**Data records:**

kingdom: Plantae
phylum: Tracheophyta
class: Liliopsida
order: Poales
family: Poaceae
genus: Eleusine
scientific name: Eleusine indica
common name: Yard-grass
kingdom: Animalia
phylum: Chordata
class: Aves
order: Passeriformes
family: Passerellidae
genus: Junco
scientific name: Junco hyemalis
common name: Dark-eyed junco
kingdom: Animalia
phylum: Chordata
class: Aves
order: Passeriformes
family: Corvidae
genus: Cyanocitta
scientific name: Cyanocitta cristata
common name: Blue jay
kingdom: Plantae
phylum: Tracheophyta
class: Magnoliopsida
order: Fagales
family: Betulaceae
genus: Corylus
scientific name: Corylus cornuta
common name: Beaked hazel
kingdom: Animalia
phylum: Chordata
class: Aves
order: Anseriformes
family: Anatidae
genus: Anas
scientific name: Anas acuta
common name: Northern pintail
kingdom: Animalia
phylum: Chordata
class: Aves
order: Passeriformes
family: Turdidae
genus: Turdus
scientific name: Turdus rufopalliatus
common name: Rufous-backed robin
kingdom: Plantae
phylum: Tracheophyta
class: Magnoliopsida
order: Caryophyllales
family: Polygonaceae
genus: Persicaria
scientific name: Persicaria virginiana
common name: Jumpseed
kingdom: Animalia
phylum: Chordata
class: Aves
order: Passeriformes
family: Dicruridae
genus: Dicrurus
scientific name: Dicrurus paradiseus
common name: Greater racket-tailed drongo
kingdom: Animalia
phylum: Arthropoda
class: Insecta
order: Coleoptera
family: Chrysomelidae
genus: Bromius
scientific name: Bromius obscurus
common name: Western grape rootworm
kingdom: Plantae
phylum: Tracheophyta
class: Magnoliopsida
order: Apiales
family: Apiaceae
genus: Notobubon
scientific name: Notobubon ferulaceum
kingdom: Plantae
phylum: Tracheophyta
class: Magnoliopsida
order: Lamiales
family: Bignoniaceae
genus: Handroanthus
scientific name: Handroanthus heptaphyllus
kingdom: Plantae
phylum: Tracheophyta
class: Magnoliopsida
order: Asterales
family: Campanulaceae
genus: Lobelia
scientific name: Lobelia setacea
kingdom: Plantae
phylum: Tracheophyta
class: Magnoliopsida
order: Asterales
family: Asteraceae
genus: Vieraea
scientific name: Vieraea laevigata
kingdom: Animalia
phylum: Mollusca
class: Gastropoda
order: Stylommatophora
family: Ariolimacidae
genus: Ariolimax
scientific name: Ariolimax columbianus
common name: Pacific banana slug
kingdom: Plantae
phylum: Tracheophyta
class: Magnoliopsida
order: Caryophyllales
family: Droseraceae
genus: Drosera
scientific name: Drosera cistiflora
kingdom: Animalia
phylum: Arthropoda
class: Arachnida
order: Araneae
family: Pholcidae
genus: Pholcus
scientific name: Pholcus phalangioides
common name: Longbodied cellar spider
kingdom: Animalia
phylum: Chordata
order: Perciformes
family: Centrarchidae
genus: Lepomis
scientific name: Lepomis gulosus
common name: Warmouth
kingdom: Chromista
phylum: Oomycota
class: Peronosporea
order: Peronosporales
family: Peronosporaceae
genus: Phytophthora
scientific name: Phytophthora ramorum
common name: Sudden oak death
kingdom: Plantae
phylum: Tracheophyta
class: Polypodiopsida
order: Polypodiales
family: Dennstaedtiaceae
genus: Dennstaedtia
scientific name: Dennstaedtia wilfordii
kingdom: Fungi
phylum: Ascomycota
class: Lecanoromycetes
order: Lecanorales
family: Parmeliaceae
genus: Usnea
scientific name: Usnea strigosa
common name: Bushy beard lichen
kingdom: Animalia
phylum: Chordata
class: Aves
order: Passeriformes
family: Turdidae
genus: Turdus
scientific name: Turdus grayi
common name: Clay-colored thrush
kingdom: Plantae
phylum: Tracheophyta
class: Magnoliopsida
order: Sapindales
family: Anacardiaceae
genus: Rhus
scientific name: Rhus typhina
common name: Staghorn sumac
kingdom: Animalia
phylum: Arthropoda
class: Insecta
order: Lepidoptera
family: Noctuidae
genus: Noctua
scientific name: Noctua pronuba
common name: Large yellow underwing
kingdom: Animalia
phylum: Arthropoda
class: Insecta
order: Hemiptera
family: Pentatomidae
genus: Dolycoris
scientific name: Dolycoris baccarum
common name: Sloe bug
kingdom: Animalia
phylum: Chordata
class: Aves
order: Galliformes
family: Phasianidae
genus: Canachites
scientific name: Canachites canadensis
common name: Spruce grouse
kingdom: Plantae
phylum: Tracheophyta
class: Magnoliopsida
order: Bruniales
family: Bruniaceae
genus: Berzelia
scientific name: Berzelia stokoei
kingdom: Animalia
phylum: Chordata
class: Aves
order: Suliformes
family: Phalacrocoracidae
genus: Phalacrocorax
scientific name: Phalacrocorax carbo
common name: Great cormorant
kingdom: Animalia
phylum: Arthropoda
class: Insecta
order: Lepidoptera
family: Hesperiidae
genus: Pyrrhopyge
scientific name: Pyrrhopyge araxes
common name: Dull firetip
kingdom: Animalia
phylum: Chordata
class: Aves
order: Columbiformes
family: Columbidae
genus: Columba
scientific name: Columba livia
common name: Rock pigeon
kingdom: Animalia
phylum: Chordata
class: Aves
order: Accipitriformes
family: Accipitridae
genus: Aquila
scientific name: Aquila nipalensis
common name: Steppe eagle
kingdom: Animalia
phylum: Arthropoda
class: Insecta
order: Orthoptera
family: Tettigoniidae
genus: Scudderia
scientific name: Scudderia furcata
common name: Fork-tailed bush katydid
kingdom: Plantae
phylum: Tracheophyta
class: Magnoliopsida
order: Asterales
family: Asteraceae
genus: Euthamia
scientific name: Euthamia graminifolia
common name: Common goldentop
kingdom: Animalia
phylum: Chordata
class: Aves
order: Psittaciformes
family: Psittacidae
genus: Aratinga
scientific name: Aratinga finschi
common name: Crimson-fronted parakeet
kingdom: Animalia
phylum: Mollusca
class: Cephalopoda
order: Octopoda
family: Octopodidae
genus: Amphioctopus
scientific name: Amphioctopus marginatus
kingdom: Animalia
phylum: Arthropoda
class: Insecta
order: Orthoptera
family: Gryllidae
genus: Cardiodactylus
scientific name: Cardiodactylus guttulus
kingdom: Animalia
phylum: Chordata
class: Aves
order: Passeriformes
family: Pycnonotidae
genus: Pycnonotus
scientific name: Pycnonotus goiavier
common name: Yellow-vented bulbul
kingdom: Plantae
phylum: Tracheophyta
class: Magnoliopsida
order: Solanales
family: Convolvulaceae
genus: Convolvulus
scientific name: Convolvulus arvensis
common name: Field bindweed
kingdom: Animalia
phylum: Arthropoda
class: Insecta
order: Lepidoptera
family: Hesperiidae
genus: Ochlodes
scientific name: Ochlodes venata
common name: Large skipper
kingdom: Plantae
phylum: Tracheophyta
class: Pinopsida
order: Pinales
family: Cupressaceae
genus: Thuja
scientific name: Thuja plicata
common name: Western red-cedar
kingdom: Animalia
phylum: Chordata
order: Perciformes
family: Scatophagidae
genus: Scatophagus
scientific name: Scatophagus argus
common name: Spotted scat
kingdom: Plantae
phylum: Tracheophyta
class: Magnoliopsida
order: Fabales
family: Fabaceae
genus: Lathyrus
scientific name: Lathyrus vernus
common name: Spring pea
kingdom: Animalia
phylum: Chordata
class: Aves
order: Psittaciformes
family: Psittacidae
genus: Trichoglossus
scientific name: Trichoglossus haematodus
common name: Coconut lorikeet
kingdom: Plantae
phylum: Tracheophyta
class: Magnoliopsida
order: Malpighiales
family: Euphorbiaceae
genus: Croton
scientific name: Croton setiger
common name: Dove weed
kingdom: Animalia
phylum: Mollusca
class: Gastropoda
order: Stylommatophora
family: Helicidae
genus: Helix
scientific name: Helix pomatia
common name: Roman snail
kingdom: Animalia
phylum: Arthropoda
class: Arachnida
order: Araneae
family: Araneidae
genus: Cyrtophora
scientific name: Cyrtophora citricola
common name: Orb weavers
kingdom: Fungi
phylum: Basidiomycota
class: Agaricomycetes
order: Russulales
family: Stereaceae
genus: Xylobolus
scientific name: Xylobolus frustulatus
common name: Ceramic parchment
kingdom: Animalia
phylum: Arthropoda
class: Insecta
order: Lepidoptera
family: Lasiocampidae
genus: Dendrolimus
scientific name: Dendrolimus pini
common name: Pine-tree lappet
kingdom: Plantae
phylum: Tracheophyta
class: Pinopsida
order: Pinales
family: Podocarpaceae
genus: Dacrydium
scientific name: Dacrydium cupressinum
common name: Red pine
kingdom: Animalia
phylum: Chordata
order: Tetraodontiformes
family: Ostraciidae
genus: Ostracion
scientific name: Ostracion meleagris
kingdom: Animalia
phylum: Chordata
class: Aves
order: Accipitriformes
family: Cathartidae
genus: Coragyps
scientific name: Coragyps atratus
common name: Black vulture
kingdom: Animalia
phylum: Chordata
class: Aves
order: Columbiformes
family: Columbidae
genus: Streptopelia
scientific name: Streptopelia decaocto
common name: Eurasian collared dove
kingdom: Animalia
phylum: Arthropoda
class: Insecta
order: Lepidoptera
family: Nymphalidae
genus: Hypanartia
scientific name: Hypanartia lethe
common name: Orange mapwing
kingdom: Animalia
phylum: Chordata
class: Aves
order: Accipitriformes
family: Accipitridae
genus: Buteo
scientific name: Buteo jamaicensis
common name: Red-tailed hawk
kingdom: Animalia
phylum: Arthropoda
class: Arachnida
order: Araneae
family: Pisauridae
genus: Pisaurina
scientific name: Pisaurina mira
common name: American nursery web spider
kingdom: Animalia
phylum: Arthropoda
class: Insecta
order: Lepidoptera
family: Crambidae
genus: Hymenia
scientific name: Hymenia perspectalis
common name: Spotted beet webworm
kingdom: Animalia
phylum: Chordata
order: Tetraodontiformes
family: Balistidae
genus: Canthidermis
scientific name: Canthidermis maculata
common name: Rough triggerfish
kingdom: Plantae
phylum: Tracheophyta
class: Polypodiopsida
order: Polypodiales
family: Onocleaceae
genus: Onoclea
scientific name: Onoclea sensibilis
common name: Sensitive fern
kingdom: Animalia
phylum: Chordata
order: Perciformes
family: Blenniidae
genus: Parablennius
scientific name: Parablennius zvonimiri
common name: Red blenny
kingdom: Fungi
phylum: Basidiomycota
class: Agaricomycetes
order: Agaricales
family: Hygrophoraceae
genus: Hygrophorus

**Do this:** Copy out the lines of the material verbatim, from the line with "scientific name: Lobelia setacea" up to and including the line with "genus: Berzelia".

**Task response:**
scientific name: Lobelia setacea
kingdom: Plantae
phylum: Tracheophyta
class: Magnoliopsida
order: Asterales
family: Asteraceae
genus: Vieraea
scientific name: Vieraea laevigata
kingdom: Animalia
phylum: Mollusca
class: Gastropoda
order: Stylommatophora
family: Ariolimacidae
genus: Ariolimax
scientific name: Ariolimax columbianus
common name: Pacific banana slug
kingdom: Plantae
phylum: Tracheophyta
class: Magnoliopsida
order: Caryophyllales
family: Droseraceae
genus: Drosera
scientific name: Drosera cistiflora
kingdom: Animalia
phylum: Arthropoda
class: Arachnida
order: Araneae
family: Pholcidae
genus: Pholcus
scientific name: Pholcus phalangioides
common name: Longbodied cellar spider
kingdom: Animalia
phylum: Chordata
order: Perciformes
family: Centrarchidae
genus: Lepomis
scientific name: Lepomis gulosus
common name: Warmouth
kingdom: Chromista
phylum: Oomycota
class: Peronosporea
order: Peronosporales
family: Peronosporaceae
genus: Phytophthora
scientific name: Phytophthora ramorum
common name: Sudden oak death
kingdom: Plantae
phylum: Tracheophyta
class: Polypodiopsida
order: Polypodiales
family: Dennstaedtiaceae
genus: Dennstaedtia
scientific name: Dennstaedtia wilfordii
kingdom: Fungi
phylum: Ascomycota
class: Lecanoromycetes
order: Lecanorales
family: Parmeliaceae
genus: Usnea
scientific name: Usnea strigosa
common name: Bushy beard lichen
kingdom: Animalia
phylum: Chordata
class: Aves
order: Passeriformes
family: Turdidae
genus: Turdus
scientific name: Turdus grayi
common name: Clay-colored thrush
kingdom: Plantae
phylum: Tracheophyta
class: Magnoliopsida
order: Sapindales
family: Anacardiaceae
genus: Rhus
scientific name: Rhus typhina
common name: Staghorn sumac
kingdom: Animalia
phylum: Arthropoda
class: Insecta
order: Lepidoptera
family: Noctuidae
genus: Noctua
scientific name: Noctua pronuba
common name: Large yellow underwing
kingdom: Animalia
phylum: Arthropoda
class: Insecta
order: Hemiptera
family: Pentatomidae
genus: Dolycoris
scientific name: Dolycoris baccarum
common name: Sloe bug
kingdom: Animalia
phylum: Chordata
class: Aves
order: Galliformes
family: Phasianidae
genus: Canachites
scientific name: Canachites canadensis
common name: Spruce grouse
kingdom: Plantae
phylum: Tracheophyta
class: Magnoliopsida
order: Bruniales
family: Bruniaceae
genus: Berzelia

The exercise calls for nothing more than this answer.